Insufficienza e “arretratezza”, aggiunge Simonetta Suaria del patronato Inca-Cgil: “La legge 104 è del ‘92, ma il mondo è cambiato. Nel tempo, le modifiche sono state introdotte soprattutto in via giurisprudenziale” e questo lascia intendere una certa indifferenza del legislatore. Eppure le criticità sono molte: “i due anni di congedo straordinario riconosciuto al familiare caregiver spesso diventano limitanti, potrei avere più soggetti da assistere nel corso della vita.
Dovrebbe essere fino allo stato di necessità. Bisognerebbe valutare caso per caso, gravità per gravità e situazione familiare per situazione familiare e trasformare gli indennizzi economici in agevolazioni o servizi territoriali e sociali, perché, in maniera provocatoria, il caregiver familiare non dovrebbe esserci. Dovrei poter scegliere se affidare l’assistenza ad una persona estranea, ad una struttura o se farlo di persona. Devo avere un’alternativa, non deve essere un ricatto”.

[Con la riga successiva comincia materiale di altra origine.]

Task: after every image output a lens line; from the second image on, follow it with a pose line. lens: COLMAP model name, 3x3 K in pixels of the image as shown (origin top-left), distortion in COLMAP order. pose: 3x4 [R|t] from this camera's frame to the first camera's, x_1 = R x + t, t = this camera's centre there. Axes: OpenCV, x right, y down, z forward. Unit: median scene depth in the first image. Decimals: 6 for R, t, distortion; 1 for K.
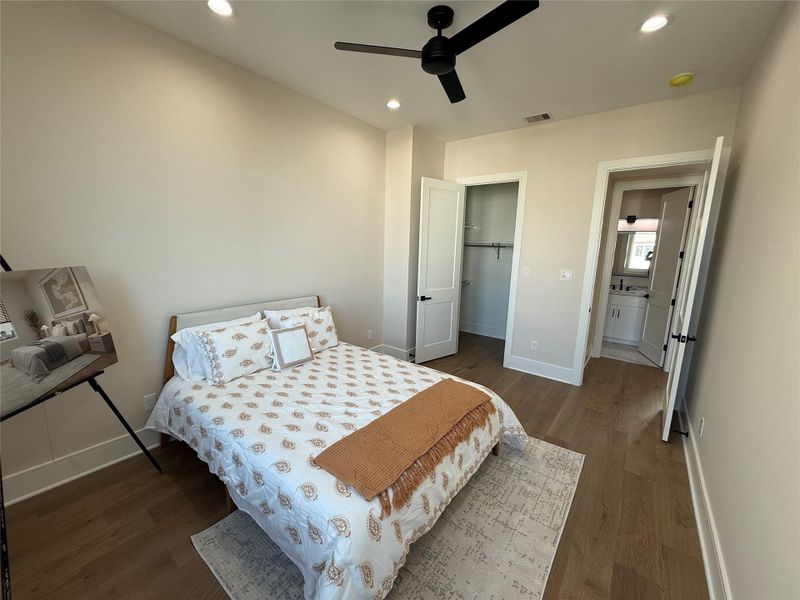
lens RADIAL K [[318.9, 0, 397.9], [0, 318.9, 299.5], [0, 0, 1]] dist [-0.001134, -0.000404]
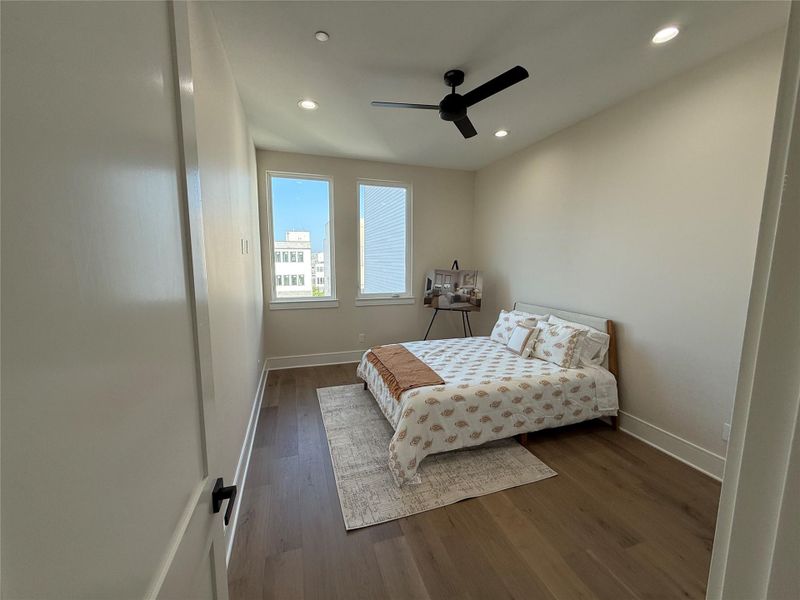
lens RADIAL K [[318.9, 0, 397.9], [0, 318.9, 299.5], [0, 0, 1]] dist [-0.001134, -0.000404]
pose [[-0.554028, 0.080509, -0.828596, 1.359382], [-0.157737, 0.967131, 0.199439, -0.256794], [0.817418, 0.241195, -0.523119, 1.677234]]
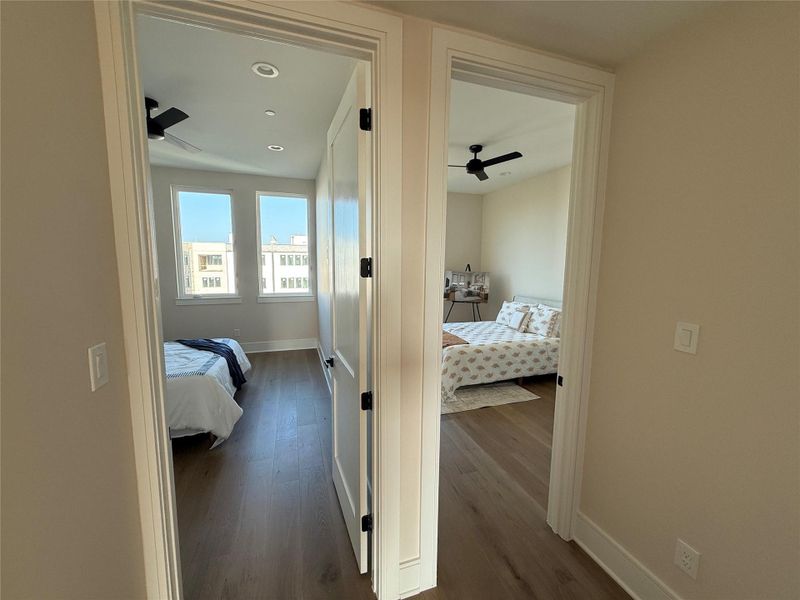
lens RADIAL K [[318.9, 0, 397.9], [0, 318.9, 299.5], [0, 0, 1]] dist [-0.001134, -0.000404]
pose [[-0.550651, 0.068382, -0.831930, 2.102340], [-0.163038, 0.968633, 0.187533, -0.268266], [0.818659, 0.238901, -0.522230, 1.851884]]
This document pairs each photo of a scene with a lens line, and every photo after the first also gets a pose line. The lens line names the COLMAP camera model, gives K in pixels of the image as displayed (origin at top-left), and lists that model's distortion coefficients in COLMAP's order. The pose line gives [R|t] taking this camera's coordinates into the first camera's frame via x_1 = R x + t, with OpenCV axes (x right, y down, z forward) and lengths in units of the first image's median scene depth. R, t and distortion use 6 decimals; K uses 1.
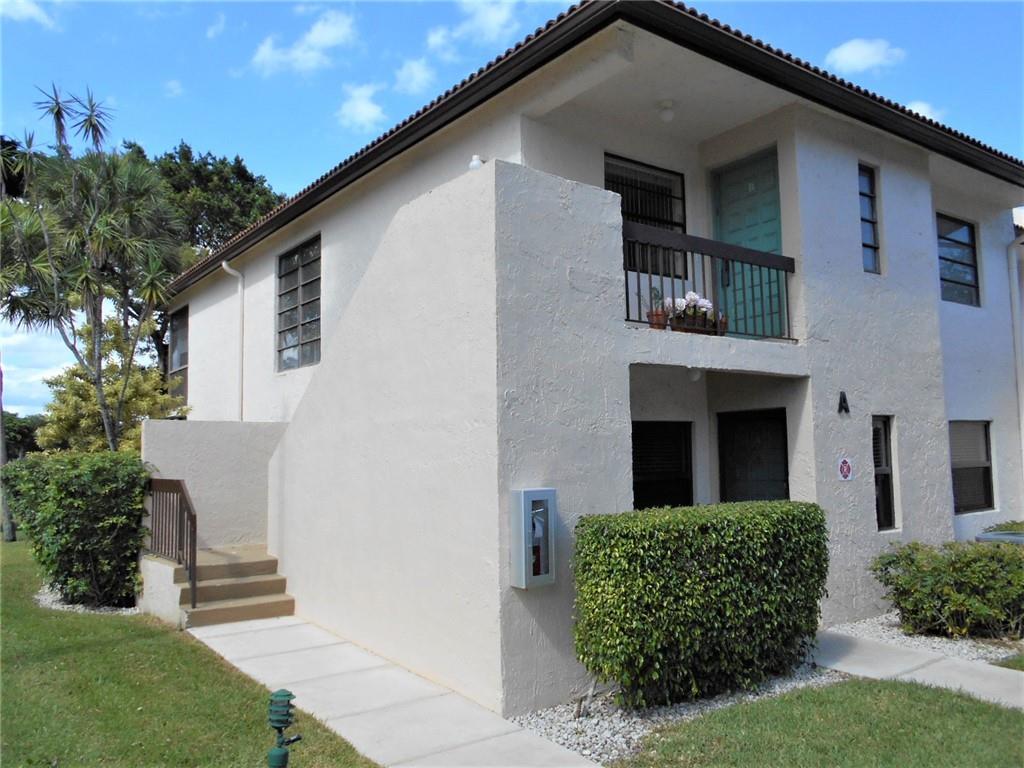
lens RADIAL K [[799.1, 0, 512.0], [0, 799.1, 384.0], [0, 0, 1]] dist [-0.008912, 0.002116]
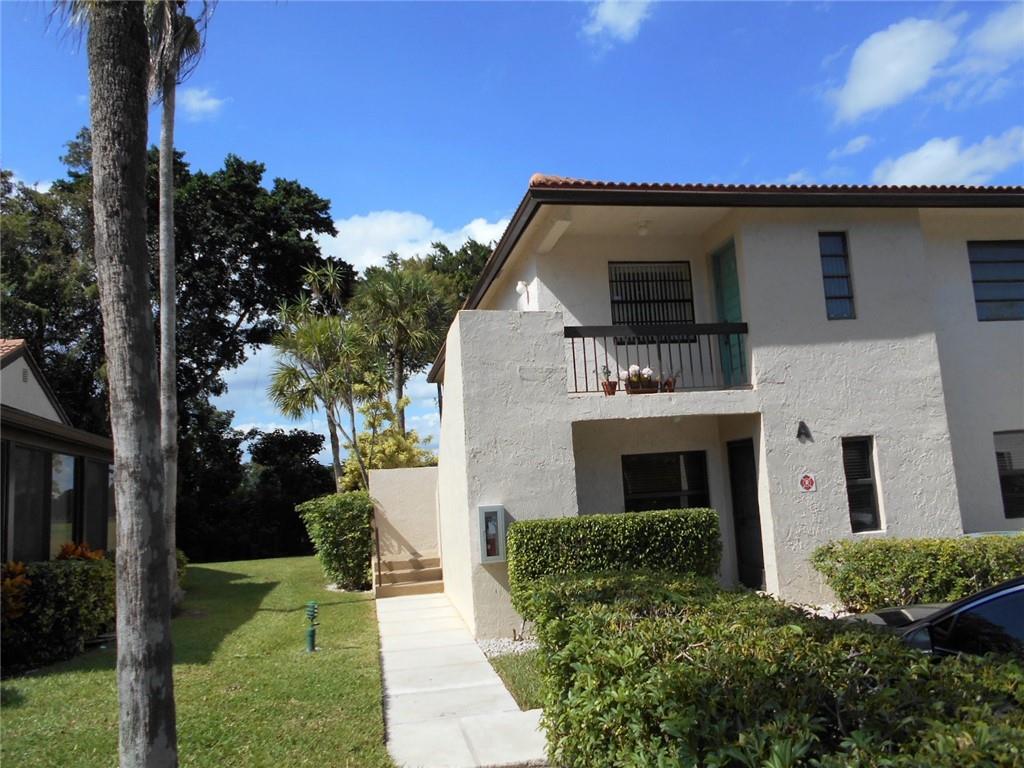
lens RADIAL K [[799.1, 0, 512.0], [0, 799.1, 384.0], [0, 0, 1]] dist [-0.008912, 0.002116]
pose [[0.898933, -0.097065, -0.427198, 0.555329], [0.082811, 0.995214, -0.051871, -0.021573], [0.430188, 0.011252, 0.902669, -0.342166]]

Su questo è d’accorso anche Anna Maria Comito dell'Associazione di familiari Co.Fa.As. “Clelia”: “Serve il riconoscimento giuridico del lavoro di cura, che il caregiver sia informato e sostenuto sia per le emergenze che per un banale momento di recupero. Occuparsi del familiare assistente vuol dire cittadinanza, è nell'interesse di tutti, non si sa mai cosa ci riserva la vita”.
Nessuna retorica
Nell’ottobre 2022 l’Onu ha condannato l’Italia proprio per la mancanza di riconoscimento e di tutele adeguate per i caregiver, parlando di una ‘discriminazione per associazione’ vissuta dal caregiver a causa del suo legame con una persona con disabilità. Ad un anno dalla condanna, il governo ha istituito un “Tavolo tecnico per l’analisi e la definizione di elementi utili per una legge statale sui caregiver familiari”, ed è al lavoro su due leggi-delega, la 227/2021 e la 33/2023, che riguardano proprio disabilità e anziani.

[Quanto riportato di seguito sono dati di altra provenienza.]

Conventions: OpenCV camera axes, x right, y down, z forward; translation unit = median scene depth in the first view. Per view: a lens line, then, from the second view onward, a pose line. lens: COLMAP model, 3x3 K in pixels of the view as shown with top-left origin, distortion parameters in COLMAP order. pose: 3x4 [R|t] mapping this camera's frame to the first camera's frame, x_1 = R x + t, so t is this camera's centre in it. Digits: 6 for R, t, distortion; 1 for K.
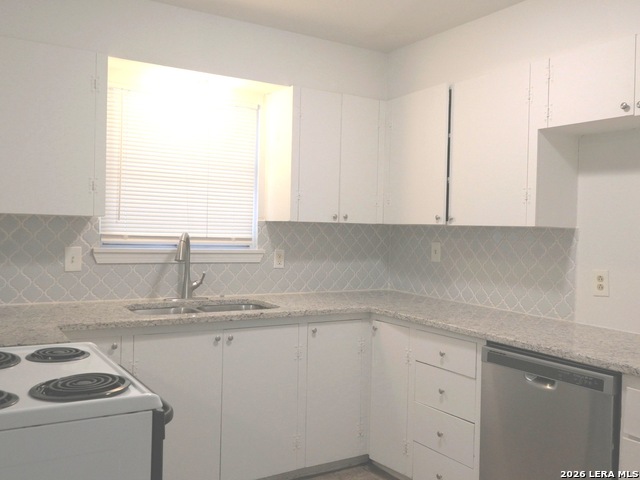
lens RADIAL K [[586.0, 0, 320.0], [0, 586.0, 240.0], [0, 0, 1]] dist [-0.001446, -0.000243]
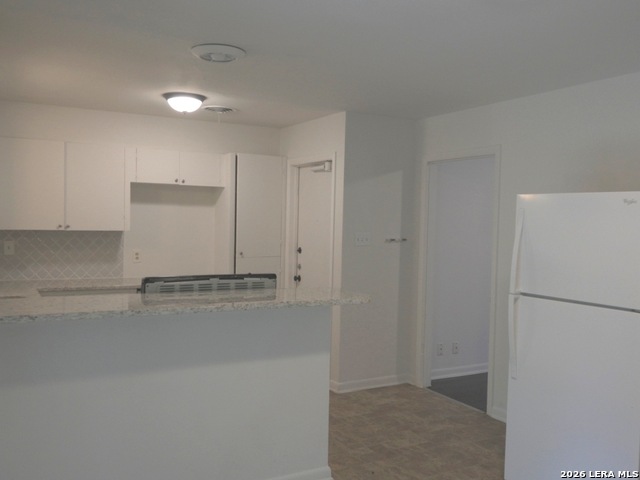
lens RADIAL K [[586.0, 0, 320.0], [0, 586.0, 240.0], [0, 0, 1]] dist [-0.001446, -0.000243]
pose [[0.048034, -0.038162, 0.998116, -1.450664], [0.016520, 0.999164, 0.037407, -0.048448], [-0.998709, 0.014692, 0.048624, 0.219929]]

Insomma, dati, associazioni e caregiver chiedono aiuto. Chi convive con una disabilità non deve sentirsi un peso e chi offre assistenza, deve farlo libero dall’amarezza di un futuro in bilico o di un presente infelice. Un aiuto che, allo stesso tempo, possa spegnere la retorica del “genitori guerrieri e bambini speciali”. “Dal momento in cui si pensa a me genitore come un guerriero, allora se ne consegue che io non abbia bisogno di una mano” ripete Francesco Cannadoro, che rifiuta anche la narrazione stereotipata opposta, il ‘pietismo’. “Invece che passare pubblicità tristi in cui si dice ‘aiutateli stanno male’ dovrebbero scrivere ‘guarda com’è felice, aiutalo a rimanere così'".

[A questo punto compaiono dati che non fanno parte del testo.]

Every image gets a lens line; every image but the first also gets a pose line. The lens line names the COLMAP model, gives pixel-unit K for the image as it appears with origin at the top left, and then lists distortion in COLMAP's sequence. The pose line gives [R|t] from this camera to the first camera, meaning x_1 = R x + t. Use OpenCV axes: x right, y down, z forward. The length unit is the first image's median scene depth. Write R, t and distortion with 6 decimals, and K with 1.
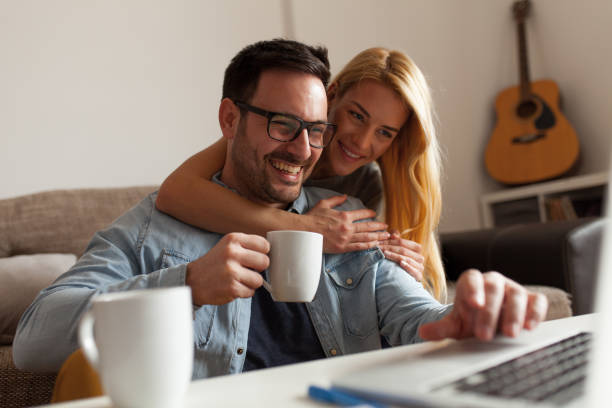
lens RADIAL K [[579.9, 0, 306.0], [0, 579.9, 204.0], [0, 0, 1]] dist [0.003760, -0.005533]
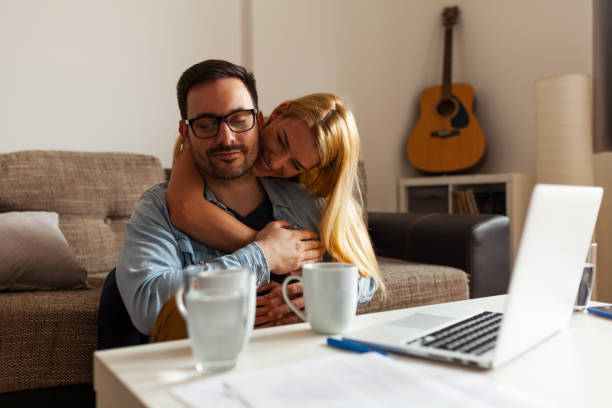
lens RADIAL K [[579.9, 0, 306.0], [0, 579.9, 204.0], [0, 0, 1]] dist [0.003760, -0.005533]
pose [[0.983126, 0.079133, 0.164926, -0.112696], [-0.092071, 0.993122, 0.072325, -0.053916], [-0.158068, -0.086289, 0.983651, -0.173939]]
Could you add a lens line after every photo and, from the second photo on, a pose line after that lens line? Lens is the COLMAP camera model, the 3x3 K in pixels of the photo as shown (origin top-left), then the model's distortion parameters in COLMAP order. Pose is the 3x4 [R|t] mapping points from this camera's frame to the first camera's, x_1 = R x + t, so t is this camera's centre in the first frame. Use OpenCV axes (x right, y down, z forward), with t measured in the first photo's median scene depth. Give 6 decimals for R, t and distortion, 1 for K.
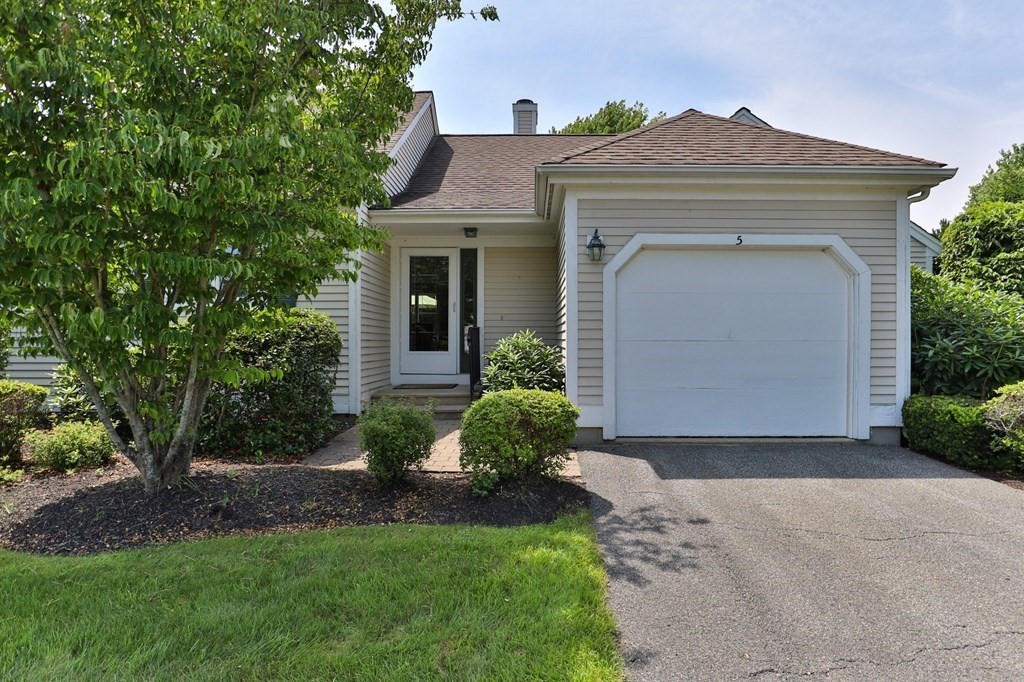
lens RADIAL K [[515.4, 0, 573.6], [0, 515.4, 341.8], [0, 0, 1]] dist [-0.001340, -0.000274]
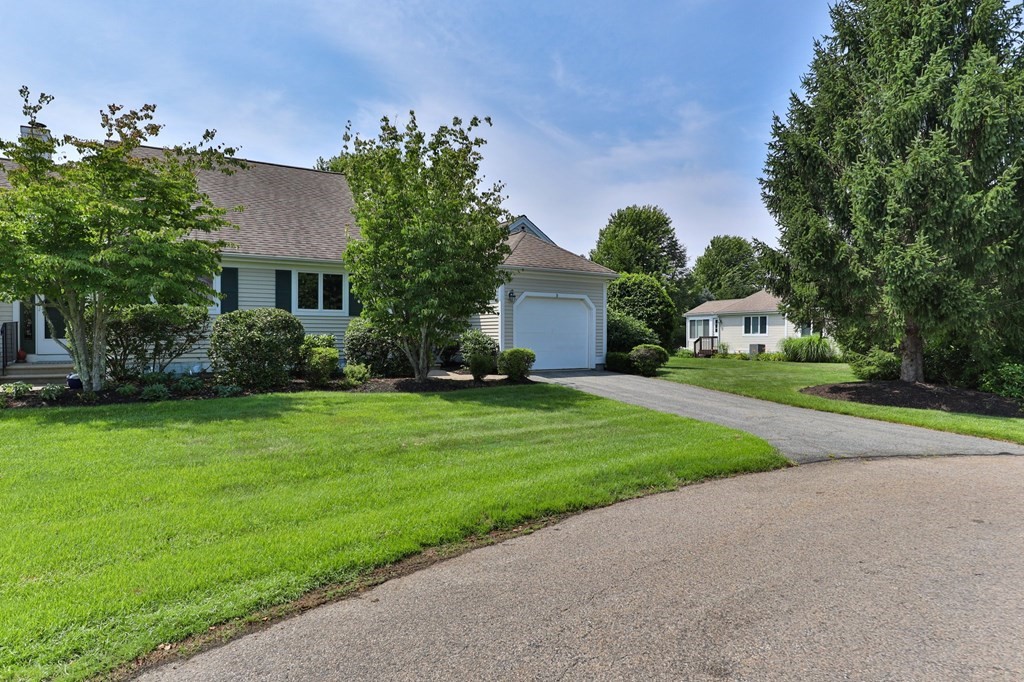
lens RADIAL K [[517.9, 0, 513.3], [0, 517.9, 333.3], [0, 0, 1]] dist [-0.001998, -0.000414]
pose [[0.862725, -0.003028, 0.505665, -1.219701], [-0.000177, 0.999980, 0.006290, -0.018827], [-0.505674, -0.005516, 0.862707, -1.187359]]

Quella delle narrazioni sul tema è una questione importantissima che meriterebbe spazio a sé. In assenza della dovuta attenzione e conoscenza dell’argomento, il racconto stereotipato ha vita facile. Così, non soltanto si è condannati all’invisibilità e alla frustrazione, ma non è possibile neanche farsi e far conoscere la disabilità per quella che realmente è. “Se mettessimo davanti le persone - conclude il papà del piccolo Tommaso - potremmo dunque conoscerla ed è proprio dalla conoscenza che arriva l’inclusione”.